Kansas City Star Editorial

The Kansas City Star

Pressed for time, Mayor Sly James on Wednesday dramatically reconfigured his tax and bond plans for Kansas City voters to consider this summer. The new plan needs work to make it understandable and acceptable for the ballot.

On a frenetic morning, James met with other City Council members to unveil three major changes to the initiatives he had released just last week. The council must approve ballot language by next Thursday for the Aug. 7 election.

On Wednesday:

The mayor abruptly decided to kill for this year a proposed $500 million bond program to repair roads, bridges, public buildings and sidewalks with a higher property tax.

It was the right move. Business leaders were pushing back, partly because they want to know whether City Hall has done all it can to cut costs before asking for such a large tax increase. James said he still hopes to bring a bond package to the April 2013 ballot. That notion has merit, given the city’s large backlog of infrastructure improvements.

James announced that his sales tax plan had morphed dramatically.

Now he wants voters to approve a half-cent sales tax increase with all of the money going to the Parks and Recreation Department; last week parks was going to split the added $32 million a year with the Water Services Department.

However, as part of the mayor’s new initiative, the parks department would lose some of the city’s general fund revenues it now gets. That money then would be diverted to boost financing for road repairs. It’s not a scheme that can be explained in a campaign sound bite; City Hall must be prepared to more clearly explain it to voters so they do not perceive it as a shell game.

The mayor also renewed his general support for a responsible ballot question that asks voters to eliminate up to $14 million in other city taxes and fees — but only if voters endorse the new sales tax.

Finally, the mayor put on the table a new and potentially positive initiative, asking voters to endorse a $500 million bond issue for sewer improvements.

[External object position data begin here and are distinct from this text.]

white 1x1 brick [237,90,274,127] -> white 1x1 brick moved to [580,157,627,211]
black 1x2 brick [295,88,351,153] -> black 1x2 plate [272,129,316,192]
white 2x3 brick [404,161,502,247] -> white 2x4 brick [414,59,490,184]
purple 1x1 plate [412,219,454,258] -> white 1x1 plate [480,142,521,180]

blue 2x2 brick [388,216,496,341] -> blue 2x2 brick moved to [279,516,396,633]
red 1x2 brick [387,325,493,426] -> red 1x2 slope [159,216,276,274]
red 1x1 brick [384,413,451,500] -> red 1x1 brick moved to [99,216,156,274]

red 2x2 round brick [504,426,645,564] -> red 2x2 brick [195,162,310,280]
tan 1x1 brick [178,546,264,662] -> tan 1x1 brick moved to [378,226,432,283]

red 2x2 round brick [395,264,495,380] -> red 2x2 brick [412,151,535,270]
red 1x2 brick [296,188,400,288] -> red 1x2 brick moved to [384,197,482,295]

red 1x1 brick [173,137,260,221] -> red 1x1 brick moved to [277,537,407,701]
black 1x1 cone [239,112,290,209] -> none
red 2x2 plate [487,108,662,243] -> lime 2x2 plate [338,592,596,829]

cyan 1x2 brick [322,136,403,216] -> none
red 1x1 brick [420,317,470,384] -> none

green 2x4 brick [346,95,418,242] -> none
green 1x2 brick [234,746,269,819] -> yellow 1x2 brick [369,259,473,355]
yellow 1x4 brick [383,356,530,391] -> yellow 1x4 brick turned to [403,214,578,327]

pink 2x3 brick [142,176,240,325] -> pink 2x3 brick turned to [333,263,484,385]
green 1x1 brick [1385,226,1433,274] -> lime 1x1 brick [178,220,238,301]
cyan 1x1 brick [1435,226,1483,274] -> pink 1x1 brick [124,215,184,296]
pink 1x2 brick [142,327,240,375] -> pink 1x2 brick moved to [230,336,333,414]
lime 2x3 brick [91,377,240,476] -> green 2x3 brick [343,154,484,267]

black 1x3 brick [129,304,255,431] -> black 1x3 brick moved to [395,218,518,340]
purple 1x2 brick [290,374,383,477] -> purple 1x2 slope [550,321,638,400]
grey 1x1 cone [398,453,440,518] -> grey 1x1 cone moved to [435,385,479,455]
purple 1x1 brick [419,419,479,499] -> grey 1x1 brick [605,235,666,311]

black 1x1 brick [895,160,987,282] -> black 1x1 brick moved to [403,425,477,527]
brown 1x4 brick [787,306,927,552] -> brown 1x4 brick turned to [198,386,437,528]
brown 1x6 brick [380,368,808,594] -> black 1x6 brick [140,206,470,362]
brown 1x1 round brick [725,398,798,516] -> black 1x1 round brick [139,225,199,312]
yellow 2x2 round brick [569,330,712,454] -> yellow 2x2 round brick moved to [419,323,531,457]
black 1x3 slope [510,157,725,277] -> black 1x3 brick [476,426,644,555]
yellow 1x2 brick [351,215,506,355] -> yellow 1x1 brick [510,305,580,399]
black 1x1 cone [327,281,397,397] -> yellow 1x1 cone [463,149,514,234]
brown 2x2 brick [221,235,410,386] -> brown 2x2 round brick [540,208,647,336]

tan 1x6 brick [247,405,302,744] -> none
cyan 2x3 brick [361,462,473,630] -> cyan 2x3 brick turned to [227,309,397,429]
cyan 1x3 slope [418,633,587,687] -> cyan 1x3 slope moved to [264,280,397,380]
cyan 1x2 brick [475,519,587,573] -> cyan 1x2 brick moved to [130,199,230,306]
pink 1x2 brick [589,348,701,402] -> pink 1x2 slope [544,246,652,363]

This debt would be serviced with the double-digit rate increases already in the pipeline for the next decade or so. The federal government has mandated a $2.5 billion sewer upgrade plan, and issuing these bonds would help make key early improvements.

City Council members are scheduled today to discuss the mayor’s revamped package. Elected officials have just eight days to determine whether voters will get a straightforward election on crucial issues this August.

Comments

  1. 1 year ago

    Just make sure there is language that states this sales tax increase cannot be associated with any TIF or Super TIF, or any other economic incentive. In other words the city gets to keep the entire tax and it all goes to the Parks and Rec Dept. Should also include language that the Department will not lose more than a certain amount of current funding. That way in the future this tax will not evolve to be the only funding for the Department.